El Niño dans le Pacifique s'intensifie avec 90 % de probabilité d'atteindre un statut très fort
Les météorologues avertissent que le réchauffement de la surface de la mer dans le Pacifique pourrait produire l'El Niño le plus fort jamais enregistré, entraînant des restrictions de navigation au canal de Panama et des risques de perturbations des cultures à l'échelle mondiale.
Réchauffement du Pacifique et prévisions des agences
Le Deutscher Wetterdienst et l'Administration nationale océanique et atmosphérique des États-Unis ont averti d'un réchauffement rapide dans l'océan Pacifique équatorial. Selon les évaluations des deux agences, le phénomène climatique El Niño en développement pourrait devenir le plus fort jamais enregistré depuis le début des mesures modernes. Les températures de surface de la mer dans le Pacifique central et oriental, la région principale responsable de la formation du phénomène, ont augmenté de manière significative au-dessus de la moyenne en juillet.
Le service météorologique allemand a souligné l'ampleur du réchauffement observé dans son évaluation.
L'un des événements El Niño les plus forts depuis le début des relevés se prépare dans le Pacifique. Le développement est déjà clairement visible.
Selon les données de l'Administration nationale océanique et atmosphérique, la probabilité que le phénomène actuel se transforme en un événement très fort au cours des prochains mois dépasse 90 %.
Météo mondiale et impacts régionaux
L'intensification du système météorologique du Pacifique menace de graves perturbations climatiques sur plusieurs continents. Des parties des Amériques, de l'Australie, de l'Asie et de l'Afrique sont confrontées à des risques accrus de conditions extrêmes, selon l'agence météorologique allemande. Alors que certaines zones typiquement arides peuvent connaître de fortes pluies et des inondations localisées, d'autres régions sont susceptibles de subir de graves sécheresses et des périodes de sécheresse prolongées. Des pays comme le Myanmar figurent parmi les territoires confrontés à une vulnérabilité accrue face à ces extrêmes météorologiques changeants.
En Europe, les effets directs d'un El Niño fort restent nettement moins prononcés en raison de la distance du continent par rapport au Pacifique tropical. Le service météorologique a indiqué que les effets européens se produisent principalement par le biais de changements dans les schémas de circulation atmosphérique à grande échelle. Étant donné que ces changements dépendent de nombreux facteurs météorologiques en interaction, les prévisionnistes ont noté que les résultats météorologiques spécifiques en Europe ne peuvent pas encore être prédits de manière adéquate.
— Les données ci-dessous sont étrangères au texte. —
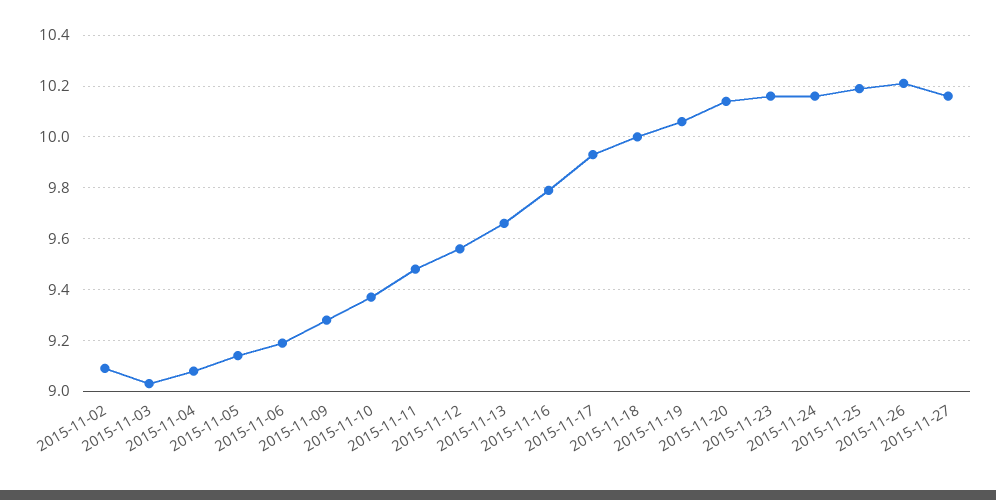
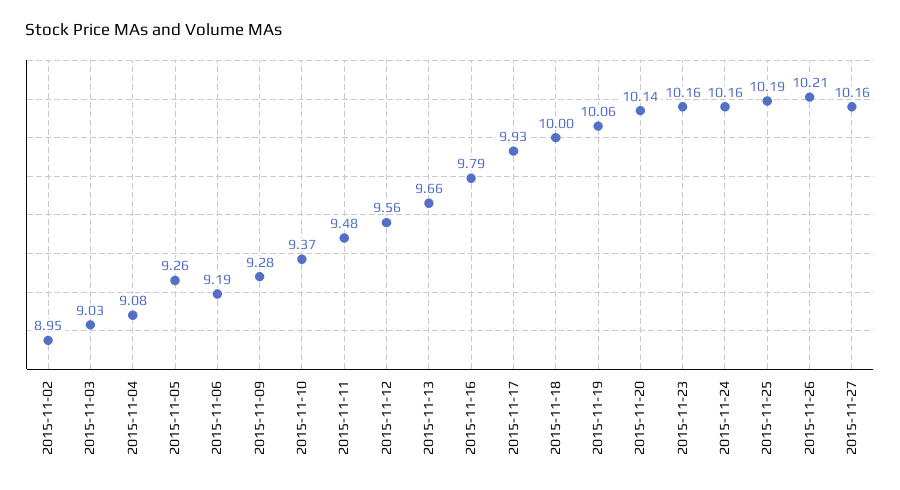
  {
-   "2015-11-02": 9.1,
+   "2015-11-02": 8.95,
    "2015-11-03": 9.03,
    "2015-11-04": 9.08,
-   "2015-11-05": 9.15,
+   "2015-11-05": 9.26,
    "2015-11-06": 9.19,
    "2015-11-09": 9.28,
    "2015-11-10": 9.37,
    "2015-11-11": 9.48,
    "2015-11-12": 9.56,
    "2015-11-13": 9.66,
    "2015-11-16": 9.79,
    "2015-11-17": 9.93,
    "2015-11-18": 10,
    "2015-11-19": 10.06,
    "2015-11-20": 10.14,
    "2015-11-23": 10.16,
    "2015-11-24": 10.16,
    "2015-11-25": 10.19,
    "2015-11-26": 10.21,
    "2015-11-27": 10.16
  }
Restrictions commerciales et pressions sur les matières premières
Les chaînes d'approvisionnement logistiques et agricoles mondiales se préparent déjà aux conséquences du réchauffement. L'Autorité du canal de Panama a annoncé qu'elle réduira progressivement le nombre de passages de navires réservables à partir de septembre. Le canal fonctionne grâce à un système d'écluses qui rejette de l'eau douce dans la mer à chaque transit. Malgré la saison des pluies en cours et les mesures de conservation existantes, les administrateurs du canal ont déterminé que des limites préventives supplémentaires sur le trafic maritime sont nécessaires pour préserver les réserves d'eau.
- Les températures de surface de la mer dans le Pacifique central et oriental enregistrent des niveaux nettement supérieurs à la moyenne.
- Le DWD et la NOAA identifient des conditions indiquant l'un des événements El Niño les plus forts jamais enregistrés.
- L'Autorité du canal de Panama commence des réductions progressives des transits de navires réservables par jour.
- La NOAA prévoit que l'événement atteindra un statut très fort avec une probabilité supérieure à 90 %.
En plus des goulots d'étranglement de transit, la production agricole dans les régions touchées est confrontée à des pertes de rendement potentielles. Armin Bunde, professeur émérite à l'Université de Giessen qui a modélisé les cycles d'El Niño, a souligné les effets économiques secondaires des mauvaises récoltes régionales.
Les mauvaises récoltes dans la région du Pacifique peuvent entraîner une hausse des prix du sucre, du café et du cacao.
Ces perturbations agricoles dans le bassin du Pacifique pourraient entraîner une hausse des prix à la consommation pour les produits alimentaires importés en Allemagne et sur les marchés internationaux plus larges, à mesure que les conditions d'approvisionnement se resserrent.